With respect to audits, we will conduct 60 audits over a four year period – during that same period, we will audit some 3,600 charities as part of our regular audit program. As of March 31, 2015, 21 of 60 planned political activities audits have been completed. The audits completed to date have resulted in six education letters, eight compliance agreements, five notices of intention to revoke, one voluntary revocation, and one annulment. As you can see, we are using all the tools available to us, and taking an education first approach where appropriate. 

Many of the audits are ongoing. However, the audits we have completed have revealed common areas of difficulty, in particular with respect to tracking and reporting of resources devoted to political activities, as well as partisan political activities and social media. The Directorate will look at these results more closely to see what more can be done from an educational perspective to further support charities in following the rules.

I think it bears repeating that the selection and conduct of these audits has been handled by the Charities Directorate alone. Selection was based first and foremost on our identification of possible non-compliance. When selecting the final 60 audits, we also aimed to include charities from all four heads of charity and from all regions of the country.

We have taken note of the questions our work has raised in relation to the audit process for charities – how are charities selected, what does an audit entail, what are the possible outcomes of an audit and what recourse do charities have? Charities should absolutely have answers to those questions and, to supplement the information we have already made available through our website and the Charities Program Update, we are developing new products to explain the audit process in more detail.

It is vitally important that a relationship of trust continues to exist between the charitable sector and the regulator. We will continue to be open and transparent about our work, while respecting the taxpayer confidentiality rules, and we will maintain our education-first approach with charities – generally in the context of our educational and outreach activities, and on an individual basis in the context of our compliance activities. Our ultimate objective is to promote compliance with the requirements of registration and I am confident that all of the initiatives the Directorate is actively pursuing will help us achieve that objective.

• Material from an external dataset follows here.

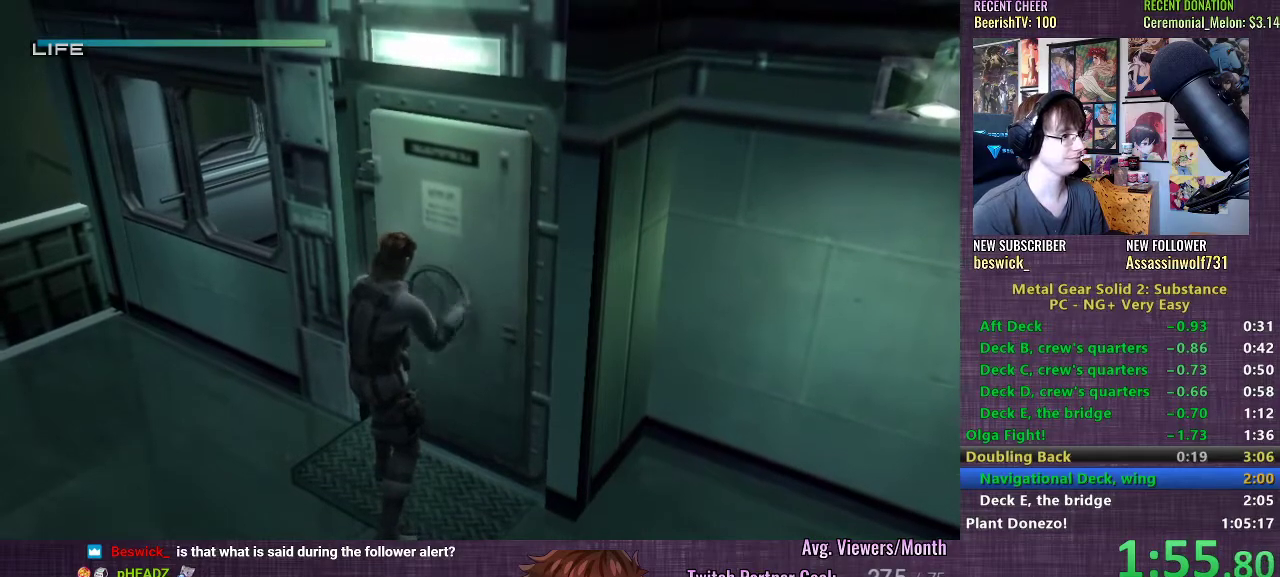
{"buttons": [], "left_stick": "center", "right_stick": "center", "events": [[33, "TRIANGLE", "down"], [100, "TRIANGLE", "up"], [167, "TRIANGLE", "down"], [217, "TRIANGLE", "up"], [300, "TRIANGLE", "down"], [350, "TRIANGLE", "up"], [417, "TRIANGLE", "down"], [483, "TRIANGLE", "up"]]}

As I said earlier, compliance does not only mean audits. There is more to compliance than just audits. Audits are important and will always have a place in our compliance tool kit, but they should not be the only tool we rely on to help charities understand and follow the rules. The Charities Directorate can’t audit every charity, every year – so we must use other ways of reaching out to ensure compliance.

One way is the reminder letter – you will have heard about this letter if you read our latest Charities Program Update. We decided some time ago that we needed to be able to rely on a tool other than an audit when information about a charity’s compliance comes to our attention and reminding the charity about the rules is called for. As its name suggests, the reminder letter is meant to be just that – a reminder of the rules, an outline of the observations we have made about the charity’s compliance, and our suggestions as to how the charity can ensure it follows the rules. While I can appreciate that it may never be a pleasant experience to receive a letter from the CRA, I do believe that if the charity understands the intention behind the letter – that is, to educate about the rules – it can be seen as a helpful communication from the Charities Directorate.

The reminder letter is a step in the right direction, and I want to see the Directorate use these kinds of letters more often. But I am also keenly aware of its limitations – like the audit, it is a communication which benefits only one charity: the charity that receives the letter. With the ultimate goal being to facilitate voluntary compliance by all charities, what we need is a different approach, one where the Charities Directorate reaches out to large segments of the sector about our compliance priorities, with our best advice.

The Directorate welcomed a new Director of Compliance, Rob Delaney, in December 2014 – he has since fully immersed himself in the Charities program. One of our collective priorities this year will be to review the current compliance program with the goal of identifying new techniques to facilitate voluntary compliance in the charitable sector. I am excited by the potential of this review for our administration of the regulatory framework.